Said Michigan's attorney general Dana Nessel: 'Today's Supreme Court decision is an important reminder that we are a nation of laws, and though some may bend to the desire of a single individual, the courts will not.' 

Republican Sen. Ben Sasse commended the Supreme Court for refusing to take a Texas case that President Donald Trump wanted to use to overturn the results of the presidential election.

The Nebraska senator also mocked the president and his legal team's conspiracy theories used on Trump supporters to call into question the winner. 

'Since Election Night, a lot of people have been confusing voters by spinning Kenyan Birther-type 'Chavez rigged the election from the grave' conspiracy theories, but every American who cares about the rule of law should take comfort that the Supreme Court - including all three of President Trump's picks - closed the book on this nonsense,' Sasse said. 

Some of Trump's allies, however, were incensed. 

The head of the Republican Party of Texas, Allen West, sent out a statement where he floated the idea of secession.

'Perhaps law-abiding states should bond together and form a Union of states that will abide by the constitution,' he said. 

The Supreme Court on Friday denied a Hail Mary effort by the attorney general of Texas who had asked the court to intervene and overturn the election in four states that went for Joe Biden, dealing a crippling legal pro to Donald Trump'e legal strategy.  

Trump's obsession with the case was such that he even reportedly asked Sen.
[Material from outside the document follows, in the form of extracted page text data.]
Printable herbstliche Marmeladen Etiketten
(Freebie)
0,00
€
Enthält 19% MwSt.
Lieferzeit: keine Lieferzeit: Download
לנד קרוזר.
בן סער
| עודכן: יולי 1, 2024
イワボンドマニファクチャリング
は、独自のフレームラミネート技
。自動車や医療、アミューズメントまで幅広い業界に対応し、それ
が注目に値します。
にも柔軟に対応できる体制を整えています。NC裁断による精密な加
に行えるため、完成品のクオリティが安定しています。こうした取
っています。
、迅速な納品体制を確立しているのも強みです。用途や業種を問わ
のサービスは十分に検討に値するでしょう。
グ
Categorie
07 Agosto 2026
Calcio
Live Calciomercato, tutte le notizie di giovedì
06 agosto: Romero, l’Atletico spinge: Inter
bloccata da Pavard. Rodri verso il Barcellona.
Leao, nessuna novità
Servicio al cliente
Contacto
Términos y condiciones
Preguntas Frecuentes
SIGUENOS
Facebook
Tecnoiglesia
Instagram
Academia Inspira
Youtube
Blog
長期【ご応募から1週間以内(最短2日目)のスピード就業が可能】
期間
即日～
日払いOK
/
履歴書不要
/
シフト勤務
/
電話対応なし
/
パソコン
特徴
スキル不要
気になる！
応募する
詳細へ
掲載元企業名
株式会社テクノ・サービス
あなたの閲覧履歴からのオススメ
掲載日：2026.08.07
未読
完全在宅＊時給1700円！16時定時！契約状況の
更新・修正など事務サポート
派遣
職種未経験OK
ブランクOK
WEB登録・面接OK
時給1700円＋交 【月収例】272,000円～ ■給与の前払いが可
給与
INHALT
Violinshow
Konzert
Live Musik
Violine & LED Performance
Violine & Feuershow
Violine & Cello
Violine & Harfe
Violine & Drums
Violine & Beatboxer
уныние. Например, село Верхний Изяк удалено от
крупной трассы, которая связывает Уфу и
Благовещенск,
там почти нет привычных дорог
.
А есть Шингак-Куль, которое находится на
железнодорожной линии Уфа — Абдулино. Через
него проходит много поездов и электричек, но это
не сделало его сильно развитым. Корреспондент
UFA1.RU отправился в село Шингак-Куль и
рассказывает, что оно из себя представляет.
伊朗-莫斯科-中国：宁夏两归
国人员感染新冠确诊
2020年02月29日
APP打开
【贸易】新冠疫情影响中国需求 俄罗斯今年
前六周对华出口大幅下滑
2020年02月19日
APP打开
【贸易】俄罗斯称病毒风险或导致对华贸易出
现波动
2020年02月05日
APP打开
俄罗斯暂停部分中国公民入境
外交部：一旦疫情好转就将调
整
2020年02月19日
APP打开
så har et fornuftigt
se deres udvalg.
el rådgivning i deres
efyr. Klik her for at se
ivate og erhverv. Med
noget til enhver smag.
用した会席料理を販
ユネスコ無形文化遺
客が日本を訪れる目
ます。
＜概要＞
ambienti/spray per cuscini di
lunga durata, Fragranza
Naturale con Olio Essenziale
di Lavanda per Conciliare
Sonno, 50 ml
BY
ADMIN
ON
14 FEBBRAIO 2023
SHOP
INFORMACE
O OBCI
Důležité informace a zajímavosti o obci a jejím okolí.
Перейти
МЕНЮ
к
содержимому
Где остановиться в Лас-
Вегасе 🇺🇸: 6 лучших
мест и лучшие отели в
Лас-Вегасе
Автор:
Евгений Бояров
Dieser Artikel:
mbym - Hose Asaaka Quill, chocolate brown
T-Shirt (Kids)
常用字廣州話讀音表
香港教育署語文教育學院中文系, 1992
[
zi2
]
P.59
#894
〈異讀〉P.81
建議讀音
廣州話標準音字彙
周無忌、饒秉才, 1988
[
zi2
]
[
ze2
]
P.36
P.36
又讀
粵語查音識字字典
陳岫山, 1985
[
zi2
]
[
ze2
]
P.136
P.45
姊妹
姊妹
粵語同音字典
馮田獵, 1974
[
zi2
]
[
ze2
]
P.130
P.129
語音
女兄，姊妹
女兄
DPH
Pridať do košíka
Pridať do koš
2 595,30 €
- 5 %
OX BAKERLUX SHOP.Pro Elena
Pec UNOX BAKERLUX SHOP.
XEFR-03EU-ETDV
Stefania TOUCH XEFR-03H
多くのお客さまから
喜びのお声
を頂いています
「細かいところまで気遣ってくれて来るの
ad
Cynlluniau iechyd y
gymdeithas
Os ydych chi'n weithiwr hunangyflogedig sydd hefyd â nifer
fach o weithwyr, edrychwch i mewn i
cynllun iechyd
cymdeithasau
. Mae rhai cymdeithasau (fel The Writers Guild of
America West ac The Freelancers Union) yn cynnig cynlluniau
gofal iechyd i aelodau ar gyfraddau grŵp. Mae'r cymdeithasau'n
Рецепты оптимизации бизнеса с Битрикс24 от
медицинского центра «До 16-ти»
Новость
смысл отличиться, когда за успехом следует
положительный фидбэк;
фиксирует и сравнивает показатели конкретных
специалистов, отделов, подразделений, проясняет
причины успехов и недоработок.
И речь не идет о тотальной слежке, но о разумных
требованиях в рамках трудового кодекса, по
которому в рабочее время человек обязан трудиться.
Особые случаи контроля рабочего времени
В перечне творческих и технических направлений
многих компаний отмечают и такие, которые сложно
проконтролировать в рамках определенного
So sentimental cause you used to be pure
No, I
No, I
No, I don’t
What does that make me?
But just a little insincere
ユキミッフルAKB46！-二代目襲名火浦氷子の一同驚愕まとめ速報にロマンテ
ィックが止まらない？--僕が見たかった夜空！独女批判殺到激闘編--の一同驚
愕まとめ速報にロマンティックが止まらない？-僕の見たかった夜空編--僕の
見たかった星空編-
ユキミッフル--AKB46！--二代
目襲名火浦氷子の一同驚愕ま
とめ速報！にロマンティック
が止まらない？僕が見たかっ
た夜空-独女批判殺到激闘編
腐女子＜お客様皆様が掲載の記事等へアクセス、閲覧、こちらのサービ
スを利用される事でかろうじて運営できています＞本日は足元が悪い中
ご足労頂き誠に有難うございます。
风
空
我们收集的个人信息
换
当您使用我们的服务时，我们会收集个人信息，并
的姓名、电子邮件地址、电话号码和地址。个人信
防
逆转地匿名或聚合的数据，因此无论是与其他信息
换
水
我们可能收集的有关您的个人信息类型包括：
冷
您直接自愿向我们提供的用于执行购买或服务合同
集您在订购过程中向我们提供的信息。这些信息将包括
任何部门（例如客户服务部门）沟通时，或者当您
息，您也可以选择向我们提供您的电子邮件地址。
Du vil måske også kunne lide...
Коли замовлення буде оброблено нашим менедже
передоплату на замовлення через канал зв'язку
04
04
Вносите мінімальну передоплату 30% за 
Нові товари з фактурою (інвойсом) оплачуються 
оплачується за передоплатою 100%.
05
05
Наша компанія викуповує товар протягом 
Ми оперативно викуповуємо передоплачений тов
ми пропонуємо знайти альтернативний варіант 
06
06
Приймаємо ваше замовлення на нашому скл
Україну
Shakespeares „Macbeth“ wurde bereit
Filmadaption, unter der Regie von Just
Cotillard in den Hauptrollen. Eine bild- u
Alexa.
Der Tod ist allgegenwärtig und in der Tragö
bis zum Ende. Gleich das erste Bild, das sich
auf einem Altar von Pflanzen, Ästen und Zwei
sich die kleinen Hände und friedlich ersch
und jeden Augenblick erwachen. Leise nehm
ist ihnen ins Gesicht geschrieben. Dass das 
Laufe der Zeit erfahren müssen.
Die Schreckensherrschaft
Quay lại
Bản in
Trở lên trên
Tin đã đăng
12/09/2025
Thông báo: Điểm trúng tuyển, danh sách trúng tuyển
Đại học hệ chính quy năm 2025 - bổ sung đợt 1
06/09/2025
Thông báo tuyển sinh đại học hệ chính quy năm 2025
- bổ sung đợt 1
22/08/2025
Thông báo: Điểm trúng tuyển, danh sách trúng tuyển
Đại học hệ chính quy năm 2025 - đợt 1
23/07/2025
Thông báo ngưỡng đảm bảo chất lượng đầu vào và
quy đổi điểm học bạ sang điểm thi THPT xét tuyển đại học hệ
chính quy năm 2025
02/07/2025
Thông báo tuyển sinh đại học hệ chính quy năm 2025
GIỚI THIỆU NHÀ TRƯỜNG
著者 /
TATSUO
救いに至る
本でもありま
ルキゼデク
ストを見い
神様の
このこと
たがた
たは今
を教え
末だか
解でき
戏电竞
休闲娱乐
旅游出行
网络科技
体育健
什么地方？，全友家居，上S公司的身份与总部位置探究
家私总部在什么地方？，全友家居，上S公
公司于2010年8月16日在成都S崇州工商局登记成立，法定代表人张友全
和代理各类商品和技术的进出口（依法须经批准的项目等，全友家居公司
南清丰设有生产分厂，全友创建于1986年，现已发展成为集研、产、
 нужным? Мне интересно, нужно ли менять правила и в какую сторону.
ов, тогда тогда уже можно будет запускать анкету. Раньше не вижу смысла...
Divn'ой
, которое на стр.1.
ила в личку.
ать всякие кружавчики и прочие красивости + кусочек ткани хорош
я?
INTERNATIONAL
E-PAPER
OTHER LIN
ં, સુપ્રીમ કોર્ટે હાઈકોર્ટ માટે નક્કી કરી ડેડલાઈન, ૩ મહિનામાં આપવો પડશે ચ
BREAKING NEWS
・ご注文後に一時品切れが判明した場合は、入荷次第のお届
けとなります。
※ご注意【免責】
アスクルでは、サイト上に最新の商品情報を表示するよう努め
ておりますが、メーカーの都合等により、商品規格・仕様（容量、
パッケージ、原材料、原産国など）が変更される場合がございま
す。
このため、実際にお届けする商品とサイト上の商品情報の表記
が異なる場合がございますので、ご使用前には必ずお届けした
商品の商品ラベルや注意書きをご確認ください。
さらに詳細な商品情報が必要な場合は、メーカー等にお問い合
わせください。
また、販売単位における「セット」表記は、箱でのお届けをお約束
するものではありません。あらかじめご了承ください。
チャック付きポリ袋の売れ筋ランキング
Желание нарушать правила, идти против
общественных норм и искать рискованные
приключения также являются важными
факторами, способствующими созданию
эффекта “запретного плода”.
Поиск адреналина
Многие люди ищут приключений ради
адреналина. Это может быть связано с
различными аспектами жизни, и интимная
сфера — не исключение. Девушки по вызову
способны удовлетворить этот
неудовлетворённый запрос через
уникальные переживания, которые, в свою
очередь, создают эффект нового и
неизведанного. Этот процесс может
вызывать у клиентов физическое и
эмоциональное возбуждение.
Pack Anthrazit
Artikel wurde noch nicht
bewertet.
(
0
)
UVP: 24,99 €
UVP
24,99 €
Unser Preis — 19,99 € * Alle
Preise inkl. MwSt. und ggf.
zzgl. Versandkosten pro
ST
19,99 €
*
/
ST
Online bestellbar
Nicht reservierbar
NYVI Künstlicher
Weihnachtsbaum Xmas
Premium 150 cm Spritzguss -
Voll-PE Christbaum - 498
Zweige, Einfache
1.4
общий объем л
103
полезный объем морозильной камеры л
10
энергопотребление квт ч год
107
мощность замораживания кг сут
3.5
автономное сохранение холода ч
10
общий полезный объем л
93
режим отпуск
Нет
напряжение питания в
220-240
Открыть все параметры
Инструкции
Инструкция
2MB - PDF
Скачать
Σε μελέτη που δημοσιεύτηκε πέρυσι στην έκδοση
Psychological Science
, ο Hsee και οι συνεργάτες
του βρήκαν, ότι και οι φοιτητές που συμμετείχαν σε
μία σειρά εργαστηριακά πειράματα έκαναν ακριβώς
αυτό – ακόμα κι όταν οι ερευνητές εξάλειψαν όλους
Ted Cruz (R-Texas) if he would argue the case if the Court agreed to hear it.  

With the Supreme Court's refusal to take the case, the next key moment comes Monday, when the electoral college meets in state capitals around the country, effectively ensuring Biden's inauguration.

Biden leads in the electoral college by 306 to 232 electoral votes, unless a 'faithless' elector tries to vote contrary to the popular vote in a state. 

A 'safe harbor' period for challenges to the count in each state has already passed.

But that doesn't mean political backing for Trump's continued efforts to rage against the election will end. Throughout weeks' worth of challenges since Election Day, the vast majority of elected Republicans have refused to declare Joe Biden the winner while Trump pursued his options.